Problem requirements: Look through the data below for the line with "my teachers explain" and the line with "11 | 15.28%", then output those two and all lines in between, exactly as written.

Data to examine:
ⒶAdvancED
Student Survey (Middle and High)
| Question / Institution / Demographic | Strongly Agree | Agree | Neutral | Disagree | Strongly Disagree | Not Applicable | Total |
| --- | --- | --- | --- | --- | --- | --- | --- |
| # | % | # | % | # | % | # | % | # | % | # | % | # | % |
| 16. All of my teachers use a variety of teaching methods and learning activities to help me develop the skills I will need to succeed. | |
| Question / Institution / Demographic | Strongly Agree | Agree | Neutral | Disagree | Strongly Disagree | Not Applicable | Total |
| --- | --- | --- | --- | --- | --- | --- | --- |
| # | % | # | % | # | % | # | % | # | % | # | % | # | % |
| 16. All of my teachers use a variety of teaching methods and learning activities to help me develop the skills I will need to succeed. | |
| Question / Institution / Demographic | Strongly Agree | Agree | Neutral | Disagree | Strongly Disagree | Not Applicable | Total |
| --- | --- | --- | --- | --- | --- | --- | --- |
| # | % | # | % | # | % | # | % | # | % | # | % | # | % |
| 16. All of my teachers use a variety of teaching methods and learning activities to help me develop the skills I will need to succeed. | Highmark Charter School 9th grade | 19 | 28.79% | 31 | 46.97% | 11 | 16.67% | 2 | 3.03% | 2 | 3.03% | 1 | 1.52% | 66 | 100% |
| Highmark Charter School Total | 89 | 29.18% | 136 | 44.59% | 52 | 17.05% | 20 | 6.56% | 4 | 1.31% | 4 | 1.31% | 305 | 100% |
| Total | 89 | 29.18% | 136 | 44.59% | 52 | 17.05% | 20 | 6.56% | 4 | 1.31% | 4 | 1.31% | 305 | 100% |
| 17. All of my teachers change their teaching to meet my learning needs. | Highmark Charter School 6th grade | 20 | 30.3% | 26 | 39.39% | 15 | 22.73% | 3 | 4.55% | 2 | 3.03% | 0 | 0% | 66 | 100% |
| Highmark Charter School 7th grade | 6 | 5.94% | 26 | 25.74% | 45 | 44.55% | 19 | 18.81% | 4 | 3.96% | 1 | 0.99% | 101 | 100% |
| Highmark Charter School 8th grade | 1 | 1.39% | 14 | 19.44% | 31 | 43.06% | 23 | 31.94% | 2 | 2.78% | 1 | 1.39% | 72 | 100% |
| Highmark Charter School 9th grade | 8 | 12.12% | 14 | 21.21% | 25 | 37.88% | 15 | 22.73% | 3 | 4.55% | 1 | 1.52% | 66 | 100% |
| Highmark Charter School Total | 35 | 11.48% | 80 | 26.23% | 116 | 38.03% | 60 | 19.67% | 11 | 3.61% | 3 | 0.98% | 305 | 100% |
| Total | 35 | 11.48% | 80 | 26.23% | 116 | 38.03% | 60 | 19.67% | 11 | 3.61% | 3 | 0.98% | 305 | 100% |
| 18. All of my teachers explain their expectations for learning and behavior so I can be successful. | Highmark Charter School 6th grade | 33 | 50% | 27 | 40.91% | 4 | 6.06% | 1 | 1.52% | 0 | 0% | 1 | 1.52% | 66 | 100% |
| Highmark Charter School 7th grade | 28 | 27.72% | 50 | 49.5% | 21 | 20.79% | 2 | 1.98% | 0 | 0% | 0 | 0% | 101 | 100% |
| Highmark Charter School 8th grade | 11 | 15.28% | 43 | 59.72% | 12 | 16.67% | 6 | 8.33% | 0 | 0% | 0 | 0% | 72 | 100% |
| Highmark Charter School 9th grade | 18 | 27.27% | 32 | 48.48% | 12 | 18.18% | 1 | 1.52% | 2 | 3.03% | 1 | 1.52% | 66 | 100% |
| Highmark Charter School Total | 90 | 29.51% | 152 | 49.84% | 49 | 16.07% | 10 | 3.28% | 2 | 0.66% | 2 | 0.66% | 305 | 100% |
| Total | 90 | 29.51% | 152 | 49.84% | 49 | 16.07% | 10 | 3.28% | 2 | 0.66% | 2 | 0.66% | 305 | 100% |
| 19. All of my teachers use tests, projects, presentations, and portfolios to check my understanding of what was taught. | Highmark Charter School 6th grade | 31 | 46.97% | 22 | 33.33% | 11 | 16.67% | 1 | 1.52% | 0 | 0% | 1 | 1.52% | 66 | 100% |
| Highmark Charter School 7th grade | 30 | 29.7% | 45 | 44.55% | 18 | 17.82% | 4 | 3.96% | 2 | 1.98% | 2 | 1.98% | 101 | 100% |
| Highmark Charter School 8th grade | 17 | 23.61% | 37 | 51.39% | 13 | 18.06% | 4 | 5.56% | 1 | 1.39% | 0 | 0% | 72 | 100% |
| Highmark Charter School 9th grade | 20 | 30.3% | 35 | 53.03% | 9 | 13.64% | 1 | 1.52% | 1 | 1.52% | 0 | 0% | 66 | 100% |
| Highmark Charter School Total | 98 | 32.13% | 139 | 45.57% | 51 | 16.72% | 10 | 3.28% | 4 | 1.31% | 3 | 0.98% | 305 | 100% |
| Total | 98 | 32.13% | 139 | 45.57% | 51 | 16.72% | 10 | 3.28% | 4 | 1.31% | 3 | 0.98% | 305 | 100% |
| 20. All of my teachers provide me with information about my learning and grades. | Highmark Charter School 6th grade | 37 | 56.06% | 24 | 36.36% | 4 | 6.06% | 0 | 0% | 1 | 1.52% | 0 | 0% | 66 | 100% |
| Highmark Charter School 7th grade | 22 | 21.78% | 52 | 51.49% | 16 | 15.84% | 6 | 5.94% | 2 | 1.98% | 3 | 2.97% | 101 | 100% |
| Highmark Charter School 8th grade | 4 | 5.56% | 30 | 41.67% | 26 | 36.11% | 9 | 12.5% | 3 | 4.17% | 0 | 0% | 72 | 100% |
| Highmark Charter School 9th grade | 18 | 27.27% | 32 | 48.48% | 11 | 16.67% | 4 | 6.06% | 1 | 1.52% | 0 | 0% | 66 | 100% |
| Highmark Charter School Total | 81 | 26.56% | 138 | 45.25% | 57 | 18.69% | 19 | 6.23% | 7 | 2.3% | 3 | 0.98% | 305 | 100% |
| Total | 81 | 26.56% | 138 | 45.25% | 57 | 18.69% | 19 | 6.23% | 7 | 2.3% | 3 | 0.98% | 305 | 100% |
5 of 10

Reply:
| 18. All of my teachers explain their expectations for learning and behavior so I can be successful. | Highmark Charter School 6th grade | 33 | 50% | 27 | 40.91% | 4 | 6.06% | 1 | 1.52% | 0 | 0% | 1 | 1.52% | 66 | 100% |
| Highmark Charter School 7th grade | 28 | 27.72% | 50 | 49.5% | 21 | 20.79% | 2 | 1.98% | 0 | 0% | 0 | 0% | 101 | 100% |
| Highmark Charter School 8th grade | 11 | 15.28% | 43 | 59.72% | 12 | 16.67% | 6 | 8.33% | 0 | 0% | 0 | 0% | 72 | 100% |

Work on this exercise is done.